Even if all the cool kids are using it, sometimes following the crowd does more harm than good. It might be nice to fit in, but when it comes to the equipment you’re using on your horse, less is more.

In fact, less will always be more. Using a Pelham when a D-ring snaffle will do is too much. It doesn’t show a rider’s ability to pilot their horse effectively. Putting a sheepskin pad on top of another pad because it looks nice takes away from the overall picture of the horse and rider.

When you’re in the ring at a horse show, the point is to show off your horse. With a nice hunter, you’d like to think you wouldn’t need leg protection or “gadgets” because of their easy disposition and good movement. In the equitation ring, the guidelines for tack are different – which isn’t to say you should overdress your horse.

A good rule of thumb is: if your horse doesn’t need it, don’t put it on him. There’s no reason to dress your horse in garments he doesn’t need.

Not all horses need to wear boots. Most horses don’t need a figure-eight noseband to strap their mouths shut. Open front boots aren’t necessary on horses who don’t need leg protection. See the trend?

By the way, a judge can tell a difference from “fashion” tack to necessary equipment. Do you know why you use the equipment you load your horse up with? Be sure you use what you need, and ditch the rest.

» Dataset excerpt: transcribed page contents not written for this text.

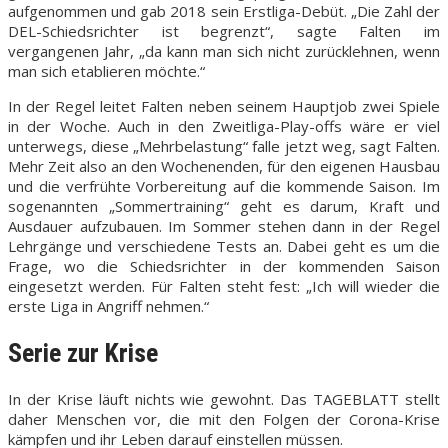
aufgenommen und gab 2018 sein Erstliga-Debüt. „Die Zahl der
DEL-Schiedsrichter ist begrenzt“, sagte Falten im
vergangenen Jahr, „da kann man sich nicht zurücklehnen, wenn
man sich etablieren möchte.“
In der Regel leitet Falten neben seinem Hauptjob zwei Spiele
in der Woche. Auch in den Zweitliga-Play-offs wäre er viel
unterwegs, diese „Mehrbelastung“ falle jetzt weg, sagt Falten.
Mehr Zeit also an den Wochenenden, für den eigenen Hausbau
und die verfrühte Vorbereitung auf die kommende Saison. Im
sogenannten „Sommertraining“ geht es darum, Kraft und
Ausdauer aufzubauen. Im Sommer stehen dann in der Regel
Lehrgänge und verschiedene Tests an. Dabei geht es um die
Frage, wo die Schiedsrichter in der kommenden Saison
eingesetzt werden. Für Falten steht fest: „Ich will wieder die
erste Liga in Angriff nehmen.“
Serie zur Krise
In der Krise läuft nichts wie gewohnt. Das TAGEBLATT stellt
daher Menschen vor, die mit den Folgen der Corona-Krise
kämpfen und ihr Leben darauf einstellen müssen.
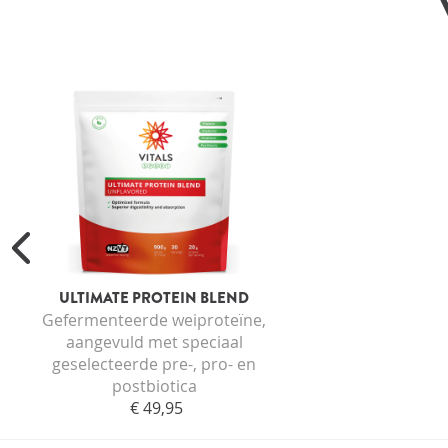
ULTIMATE PROTEIN BLEND
Gefermenteerde weiproteïne,
aangevuld met speciaal
geselecteerde pre-, pro- en
postbiotica
€ 49,95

If your flavor of the month is sheepskin-lined open front boots, can you explain what they do for your horse? If the answer isn’t to gently protect your horse’s sensitive legs, then take them off. This goes for any equipment your horse doesn’t have a need to wear.

To top it off, if your horse doesn’t need it and you don’t know what it does for your horse, there’s a possibility of using the equipment wrong. If you’re using tack that doesn’t fit or isn’t serving its purpose in the show ring, the judge will notice. You could even be penalized for it.

There are some pieces of equipment which are truly necessary in the show ring. In the Equitation ring, protect your horse’s legs if they need it. Use your figure eight noseband if your horse will go better in it. Your horse carries his head high, and doesn’t quite know where to put it? Sure, wear the standing martingale. Be sure to know why you’re using the tack you’re using, and you aren’t just slapping it on your horse for the sake of it.

Much like in the world of fashion, there are tack fads in the horse world. Classic attire is timeless, though. For you, and for your horse.